Chromate is a toxic metal, which can cause skin allergies and irritation. Chromate is also an important oxidizing agent in certain industrial processes. It is used to form a protective coating for copper, nickel and cobalt alloys.

CRB5 has a number of strategies to deal with chromate. One is the production of a soluble enzyme that catalyzes the reduction of Cr(VI) to Cr(III). This process detoxifies the cytoplasm of the cell by reducing chromium from solution and binding it to electronegative surface functional groups on the cell envelope and capsule exopolymers. The reduced chromium is then released from the cytoplasm and precipitates to form chromate deposits (4,5).

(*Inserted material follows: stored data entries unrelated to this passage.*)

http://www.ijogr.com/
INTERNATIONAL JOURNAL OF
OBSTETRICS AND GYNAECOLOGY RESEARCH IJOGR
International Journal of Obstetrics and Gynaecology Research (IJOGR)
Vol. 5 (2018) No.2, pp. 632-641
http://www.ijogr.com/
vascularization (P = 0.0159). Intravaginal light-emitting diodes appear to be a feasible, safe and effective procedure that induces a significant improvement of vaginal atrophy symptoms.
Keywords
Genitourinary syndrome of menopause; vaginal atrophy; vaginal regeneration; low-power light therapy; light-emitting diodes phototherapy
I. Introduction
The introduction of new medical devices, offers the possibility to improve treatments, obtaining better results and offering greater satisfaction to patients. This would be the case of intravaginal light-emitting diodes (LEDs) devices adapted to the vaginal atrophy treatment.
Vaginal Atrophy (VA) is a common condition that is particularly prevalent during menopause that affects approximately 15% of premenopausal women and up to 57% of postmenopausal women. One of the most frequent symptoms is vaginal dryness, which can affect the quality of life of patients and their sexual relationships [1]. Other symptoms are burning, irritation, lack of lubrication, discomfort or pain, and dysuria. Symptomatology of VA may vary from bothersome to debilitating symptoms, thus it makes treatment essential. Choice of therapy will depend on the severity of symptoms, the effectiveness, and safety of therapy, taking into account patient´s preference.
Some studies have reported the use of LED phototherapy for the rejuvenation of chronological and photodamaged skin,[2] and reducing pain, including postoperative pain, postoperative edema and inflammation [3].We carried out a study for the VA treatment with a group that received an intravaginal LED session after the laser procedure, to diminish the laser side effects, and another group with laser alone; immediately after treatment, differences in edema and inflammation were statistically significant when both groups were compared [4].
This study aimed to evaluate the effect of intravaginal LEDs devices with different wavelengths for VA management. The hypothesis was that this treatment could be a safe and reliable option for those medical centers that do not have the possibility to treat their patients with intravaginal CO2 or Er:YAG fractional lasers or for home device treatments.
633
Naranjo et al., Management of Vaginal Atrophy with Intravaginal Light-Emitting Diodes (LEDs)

The enzyme activity of CRB5 was studied under aerobic and anaerobic conditions using whole-cell suspensions. These were added to Balch tubes containing VB medium and glucose containing various concentrations of chromate, copper and arsenic. Aerobic reduction tests were conducted in crimp-sealed or screw-cap Balch tubes leaving a headspace filled with air and were sampled using sterile needles and syringes.

Anaerobic reduction of cells under resting conditions was enhanced when lactate was present as an electron donor and ceased after 70 h. This may be a detoxification response or it could indicate that lactate is a terminal electron acceptor in anaerobic respiration and that it enhances the reductive activity of the enzyme.

Pseudomonas ambigua G-1, Pseudomonas putida PRS2000 and Pseudomonas fluorescens LB300 have soluble reductases that reduce chromate under both aerobic and anaerobic conditions. The soluble reductases can be activated by acetic acid or ethanol and the reduction rates increased with a higher initial chromium concentration. This is a different mechanism from membrane-bound reduction activity of Pseudomonas ambivalence G-1 and Pseudomonas putida MK1 (19, 30). The presence of both soluble and membrane-associated reduction systems in chromate-reducing bacteria suggests that the processes are distinct.